PASSAGE SHOWN>
[Start of section]

For me, the 1997 special editions of the Star Wars films are the originals. A babysitter called Russell showed me the original originals first, but it was a box set of the re-touched trilogy that I spotted in Sainsbury’s. I loved them, and only discovered years later they were largely reviled. The changes George Lucas had made then never bothered me enormously, even after I’d learned about them. They’re what I grew up with, after all, and I still look back on those versions fondly. But for the 2004 DVD release, further changes came, including one that I’d have considered odious even if these had been ‘my’ versions. For the sake of continuity, several supporting actors from the original films were completely replaced, notably Sebastian Shaw.

[End of section]

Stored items
[Start of section]

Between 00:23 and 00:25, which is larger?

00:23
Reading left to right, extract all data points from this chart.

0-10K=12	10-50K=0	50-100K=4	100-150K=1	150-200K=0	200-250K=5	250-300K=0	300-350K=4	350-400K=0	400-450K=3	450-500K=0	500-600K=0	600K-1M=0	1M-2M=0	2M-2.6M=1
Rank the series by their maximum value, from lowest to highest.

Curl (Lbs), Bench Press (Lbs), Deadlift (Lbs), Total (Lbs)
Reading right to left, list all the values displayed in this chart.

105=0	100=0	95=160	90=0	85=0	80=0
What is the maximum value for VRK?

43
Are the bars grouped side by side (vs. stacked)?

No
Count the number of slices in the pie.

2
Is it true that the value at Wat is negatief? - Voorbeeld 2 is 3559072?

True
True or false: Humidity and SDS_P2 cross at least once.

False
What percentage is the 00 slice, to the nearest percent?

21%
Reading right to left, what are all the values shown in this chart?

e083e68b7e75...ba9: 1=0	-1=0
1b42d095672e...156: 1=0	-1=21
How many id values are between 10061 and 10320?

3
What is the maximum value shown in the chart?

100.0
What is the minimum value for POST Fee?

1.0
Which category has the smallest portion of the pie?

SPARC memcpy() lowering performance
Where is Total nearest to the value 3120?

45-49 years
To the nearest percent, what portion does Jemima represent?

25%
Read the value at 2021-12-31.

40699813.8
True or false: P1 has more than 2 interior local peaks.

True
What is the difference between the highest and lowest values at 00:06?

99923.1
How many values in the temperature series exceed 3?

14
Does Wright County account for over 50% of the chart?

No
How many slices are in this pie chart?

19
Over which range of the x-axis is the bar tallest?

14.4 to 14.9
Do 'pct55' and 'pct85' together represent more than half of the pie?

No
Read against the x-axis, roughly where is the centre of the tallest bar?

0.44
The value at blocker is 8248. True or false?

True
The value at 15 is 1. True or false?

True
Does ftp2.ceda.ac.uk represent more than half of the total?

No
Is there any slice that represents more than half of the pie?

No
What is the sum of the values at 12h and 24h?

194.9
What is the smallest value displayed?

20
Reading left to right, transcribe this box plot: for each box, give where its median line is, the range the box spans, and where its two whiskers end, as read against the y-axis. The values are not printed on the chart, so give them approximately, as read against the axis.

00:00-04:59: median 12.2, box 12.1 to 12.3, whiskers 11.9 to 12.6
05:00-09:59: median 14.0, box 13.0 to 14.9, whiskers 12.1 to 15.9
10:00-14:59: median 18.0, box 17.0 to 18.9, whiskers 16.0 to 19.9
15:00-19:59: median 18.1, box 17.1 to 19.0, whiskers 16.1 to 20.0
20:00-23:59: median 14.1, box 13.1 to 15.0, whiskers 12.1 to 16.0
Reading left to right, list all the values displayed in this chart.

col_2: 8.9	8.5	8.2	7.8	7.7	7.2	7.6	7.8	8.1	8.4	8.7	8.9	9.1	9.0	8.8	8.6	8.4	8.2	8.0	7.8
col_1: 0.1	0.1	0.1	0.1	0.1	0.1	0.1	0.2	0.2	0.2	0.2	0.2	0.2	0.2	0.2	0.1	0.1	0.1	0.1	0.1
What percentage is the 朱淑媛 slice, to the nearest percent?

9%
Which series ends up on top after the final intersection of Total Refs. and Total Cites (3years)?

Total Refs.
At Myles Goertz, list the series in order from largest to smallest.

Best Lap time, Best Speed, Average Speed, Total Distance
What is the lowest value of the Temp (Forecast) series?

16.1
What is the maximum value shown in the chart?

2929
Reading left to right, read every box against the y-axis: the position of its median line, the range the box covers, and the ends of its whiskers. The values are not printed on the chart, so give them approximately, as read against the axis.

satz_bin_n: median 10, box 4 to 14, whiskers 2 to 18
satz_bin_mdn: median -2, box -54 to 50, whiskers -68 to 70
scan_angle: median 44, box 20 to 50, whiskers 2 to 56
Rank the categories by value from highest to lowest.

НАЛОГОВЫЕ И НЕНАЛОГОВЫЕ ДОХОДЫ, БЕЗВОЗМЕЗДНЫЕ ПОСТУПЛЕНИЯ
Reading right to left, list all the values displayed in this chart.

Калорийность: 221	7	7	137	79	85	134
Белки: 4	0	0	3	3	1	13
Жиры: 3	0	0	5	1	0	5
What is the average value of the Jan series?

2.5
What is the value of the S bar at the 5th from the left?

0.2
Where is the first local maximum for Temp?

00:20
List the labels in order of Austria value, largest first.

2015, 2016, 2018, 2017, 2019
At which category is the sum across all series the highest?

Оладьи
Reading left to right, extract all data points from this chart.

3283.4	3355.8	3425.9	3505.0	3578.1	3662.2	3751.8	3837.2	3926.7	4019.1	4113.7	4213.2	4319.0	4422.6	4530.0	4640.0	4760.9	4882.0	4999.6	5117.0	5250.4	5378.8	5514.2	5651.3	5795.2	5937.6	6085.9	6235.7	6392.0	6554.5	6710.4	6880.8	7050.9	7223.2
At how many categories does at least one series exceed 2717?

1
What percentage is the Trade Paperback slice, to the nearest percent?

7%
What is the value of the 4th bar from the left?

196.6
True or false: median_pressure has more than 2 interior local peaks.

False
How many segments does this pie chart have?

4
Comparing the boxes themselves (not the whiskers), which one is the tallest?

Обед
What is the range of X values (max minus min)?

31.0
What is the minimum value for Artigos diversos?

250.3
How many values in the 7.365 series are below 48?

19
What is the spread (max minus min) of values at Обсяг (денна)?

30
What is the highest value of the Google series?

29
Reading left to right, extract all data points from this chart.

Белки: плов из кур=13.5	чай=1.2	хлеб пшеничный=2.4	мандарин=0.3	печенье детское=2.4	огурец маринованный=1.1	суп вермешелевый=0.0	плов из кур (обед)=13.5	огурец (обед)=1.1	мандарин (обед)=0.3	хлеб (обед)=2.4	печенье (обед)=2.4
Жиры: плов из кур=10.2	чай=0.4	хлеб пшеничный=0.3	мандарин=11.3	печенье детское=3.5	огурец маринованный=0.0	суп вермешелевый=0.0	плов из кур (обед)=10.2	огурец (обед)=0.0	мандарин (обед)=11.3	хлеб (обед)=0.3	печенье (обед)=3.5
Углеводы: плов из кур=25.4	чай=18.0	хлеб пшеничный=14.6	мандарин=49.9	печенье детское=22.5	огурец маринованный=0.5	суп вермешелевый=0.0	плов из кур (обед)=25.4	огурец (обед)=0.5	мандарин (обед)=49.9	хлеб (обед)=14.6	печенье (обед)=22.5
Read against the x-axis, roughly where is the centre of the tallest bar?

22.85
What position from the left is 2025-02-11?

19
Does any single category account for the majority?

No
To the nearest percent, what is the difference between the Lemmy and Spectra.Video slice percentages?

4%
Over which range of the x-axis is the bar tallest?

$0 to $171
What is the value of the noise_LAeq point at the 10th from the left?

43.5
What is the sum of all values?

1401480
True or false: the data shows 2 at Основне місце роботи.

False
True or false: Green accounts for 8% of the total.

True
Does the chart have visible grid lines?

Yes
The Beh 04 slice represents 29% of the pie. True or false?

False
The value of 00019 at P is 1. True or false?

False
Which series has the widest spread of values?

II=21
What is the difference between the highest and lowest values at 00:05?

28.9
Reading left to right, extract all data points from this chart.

[End of section]

ACTIVITY 1>
List every person named in the passage about the Star Wars special editions.
ACTIVITY 2>
Answer these questions about the passage on the Star Wars special editions.
(a) Who first showed the writer the original Star Wars films?
(b) Where did the writer spot the box set of the re-touched trilogy?
(c) For which release were several supporting actors from the original films replaced?
ACTIVITY 3>
Resume the passage on the Star Wars special editions from where it stops.

WRITTEN REPLY 1>
Russell, George Lucas, Sebastian Shaw

WRITTEN REPLY 2>
(a) A babysitter called Russell
(b) In Sainsbury's
(c) The 2004 DVD release

WRITTEN REPLY 3>
Special effects alone don’t make a sci-fi masterpiece, as years of vintage Doctor Who has taught me; excellent drama does. What a great film needs at its heart is an engaging story, brought to life by an exemplary cast. Working to enhance already ground-breaking special effects understandably irritates some, but chopping and changing individual actors, with such casual disregard for their whole contribution, strikes me as full-on vandalism. Jason Wingreen as Boba Fett and Clive Revill’s vocal turn as the Emperor (Elaine Baker on-screen) are small parts, but they’re sinister, compelling performances that are part of the character of The Empire Strikes Back (1980). Replacing them with Temuera Morrison and Ian McDiarmid might be more consistent with what followed, but don’t mistake that for better serving the individual film.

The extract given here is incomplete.